The nonprofit Linux Foundation unveiled its own open project on Thursday with the intention of gathering new map projects using readily available statistics. And a number of other significant businesses have come out of the woodwork to support it in what appears to be an effort to end Google’s tyrannical geolocation sway. Among them are TomTom, a Dutch geolocation business, Meta, Microsoft, Amazon Web Services, and others.
This Overture Maps Foundation is essentially an open-source program for curating and collating map data across the globe from multiple different data sources. So, in essence, the project promises it will use the massive amount of global data housed by these various companies and from outside to build up-to-date maps that developers can then use. Linux also promised this new project will essentially level the playing field for anybody looking to develop up-to-date geolocation services or maps without breaking the bank on expensive commercial data that may not even be accurate.
In the release, Linux Foundation’s Executive Director Jim Zemlin said “Mapping the physical environment and every community in the world, even as they grow and change, is a massively complex challenge that no one organization can manage.”

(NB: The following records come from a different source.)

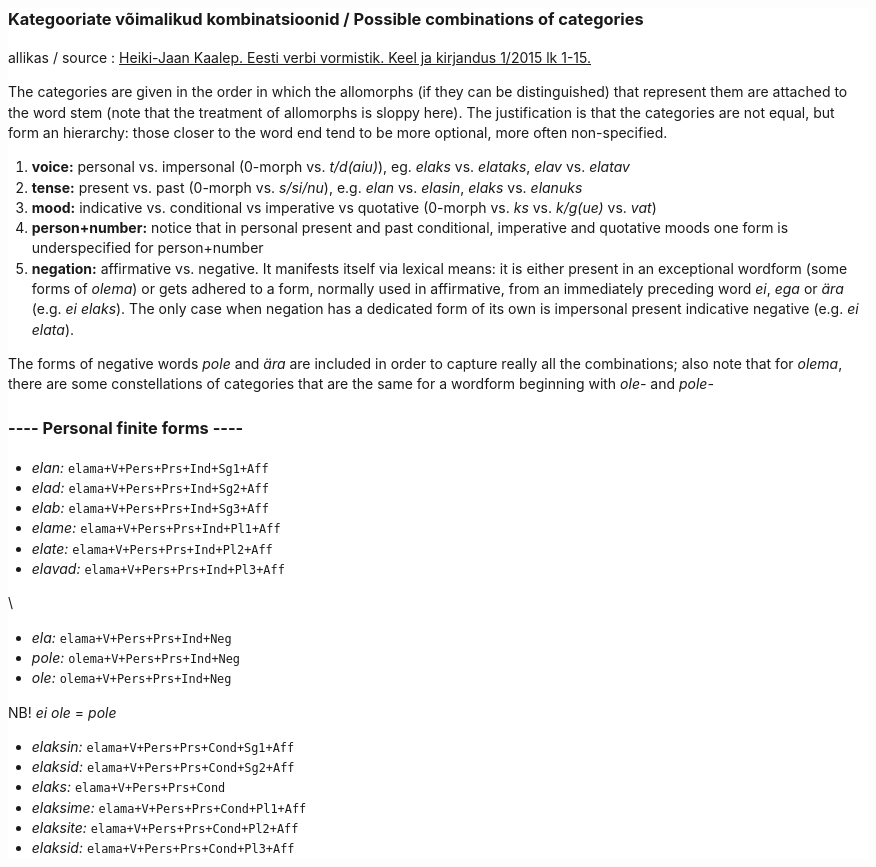 
### Kategooriate võimalikud kombinatsioonid / Possible combinations of categories

allikas / source :
[Heiki-Jaan Kaalep. Eesti verbi vormistik. Keel ja kirjandus 1/2015 lk 1-15.](http://kjk.eki.ee/ee/issues/2015/1/582) 

The categories are given in the order in which the allomorphs (if they can be
distinguished) that represent them are attached to the word stem (note that the
treatment of allomorphs is sloppy here). The justification is that the
categories are not equal, but form an hierarchy: those closer to the word end 
tend to be more optional, more often non-specified.   

1. **voice:** personal vs. impersonal (0-morph vs. *t/d(aiu)*), eg. *elaks* vs.
*elataks*, *elav* vs. *elatav*
1. **tense:** present vs. past (0-morph vs. *s/si/nu*), e.g. *elan* vs. *elasin*,
*elaks* vs. *elanuks*
1. **mood:** indicative vs. conditional vs imperative vs quotative
(0-morph vs. *ks* vs. *k/g(ue)* vs. *vat*)
1. **person+number:** notice that in personal present and past conditional, imperative 
and quotative moods one form is underspecified for person+number
1. **negation:** affirmative vs. negative. It manifests itself via
lexical means: it is either present in an exceptional wordform (some forms of
*olema*) or gets adhered to a form, normally used in affirmative,
from an immediately preceding word *ei*, *ega* or *ära* (e.g. *ei elaks*).
The only case when negation has a dedicated form of its own is impersonal
present indicative negative (e.g. *ei elata*).  

The forms of negative words *pole* and *ära* are included in order to capture really all 
the combinations; 
also note that for *olema*, there are some constellations of categories that are the same for
a wordform beginning with *ole-* and *pole-* 

### ---- Personal finite forms ----

* *elan:* `elama+V+Pers+Prs+Ind+Sg1+Aff`
* *elad:* `elama+V+Pers+Prs+Ind+Sg2+Aff`
* *elab:* `elama+V+Pers+Prs+Ind+Sg3+Aff`
* *elame:* `elama+V+Pers+Prs+Ind+Pl1+Aff`
* *elate:* `elama+V+Pers+Prs+Ind+Pl2+Aff`
* *elavad:* `elama+V+Pers+Prs+Ind+Pl3+Aff`

\\
* *ela:* `elama+V+Pers+Prs+Ind+Neg`
* *pole:* `olema+V+Pers+Prs+Ind+Neg`
* *ole:* `olema+V+Pers+Prs+Ind+Neg`

NB! *ei ole* = *pole*


* *elaksin:* `elama+V+Pers+Prs+Cond+Sg1+Aff`
* *elaksid:* `elama+V+Pers+Prs+Cond+Sg2+Aff`
* *elaks:* `elama+V+Pers+Prs+Cond`
* *elaksime:* `elama+V+Pers+Prs+Cond+Pl1+Aff`
* *elaksite:* `elama+V+Pers+Prs+Cond+Pl2+Aff`
* *elaksid:* `elama+V+Pers+Prs+Cond+Pl3+Aff`
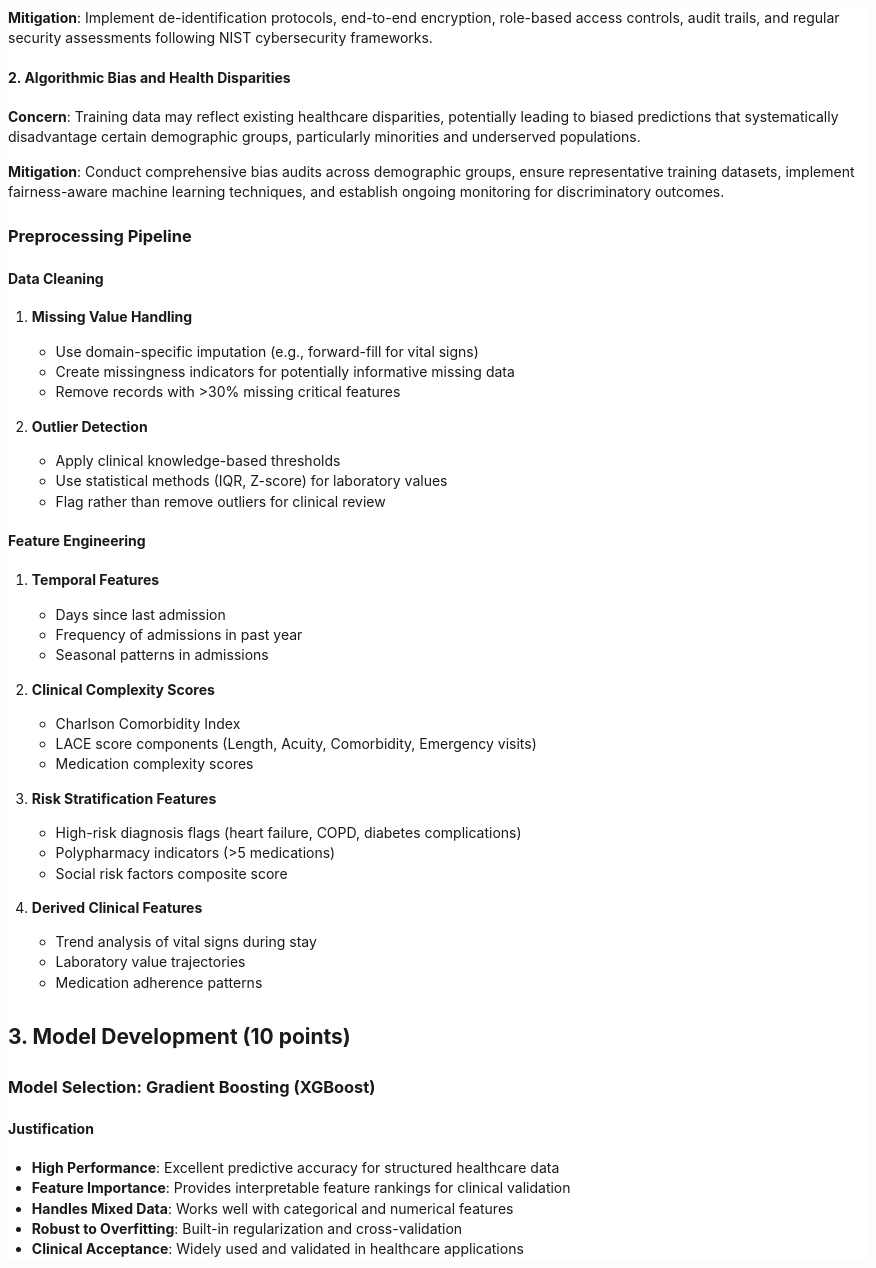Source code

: **Mitigation**: Implement de-identification protocols, end-to-end encryption, role-based access controls, audit trails, and regular security assessments following NIST cybersecurity frameworks.

#### 2. Algorithmic Bias and Health Disparities
**Concern**: Training data may reflect existing healthcare disparities, potentially leading to biased predictions that systematically disadvantage certain demographic groups, particularly minorities and underserved populations.

**Mitigation**: Conduct comprehensive bias audits across demographic groups, ensure representative training datasets, implement fairness-aware machine learning techniques, and establish ongoing monitoring for discriminatory outcomes.

### Preprocessing Pipeline

#### Data Cleaning
1. **Missing Value Handling**
   - Use domain-specific imputation (e.g., forward-fill for vital signs)
   - Create missingness indicators for potentially informative missing data
   - Remove records with >30% missing critical features

2. **Outlier Detection**
   - Apply clinical knowledge-based thresholds
   - Use statistical methods (IQR, Z-score) for laboratory values
   - Flag rather than remove outliers for clinical review

#### Feature Engineering
1. **Temporal Features**
   - Days since last admission
   - Frequency of admissions in past year
   - Seasonal patterns in admissions

2. **Clinical Complexity Scores**
   - Charlson Comorbidity Index
   - LACE score components (Length, Acuity, Comorbidity, Emergency visits)
   - Medication complexity scores

3. **Risk Stratification Features**
   - High-risk diagnosis flags (heart failure, COPD, diabetes complications)
   - Polypharmacy indicators (>5 medications)
   - Social risk factors composite score

4. **Derived Clinical Features**
   - Trend analysis of vital signs during stay
   - Laboratory value trajectories
   - Medication adherence patterns

## 3. Model Development (10 points)

### Model Selection: Gradient Boosting (XGBoost)

#### Justification
- **High Performance**: Excellent predictive accuracy for structured healthcare data
- **Feature Importance**: Provides interpretable feature rankings for clinical validation
- **Handles Mixed Data**: Works well with categorical and numerical features
- **Robust to Overfitting**: Built-in regularization and cross-validation
- **Clinical Acceptance**: Widely used and validated in healthcare applications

While Google and its parent company Alphabet were combining its Maps and Waze teams, its street view and AR capabilities keep getting more sophisticated, leaving its potential competitors in the dust, even after it was cited for selling users’ location data. That domination is so great that Google Maps has mapped more than 220 countries and territories, according to the company. Maps is the most-downloaded GPS app by far, and it’s not even close, it added.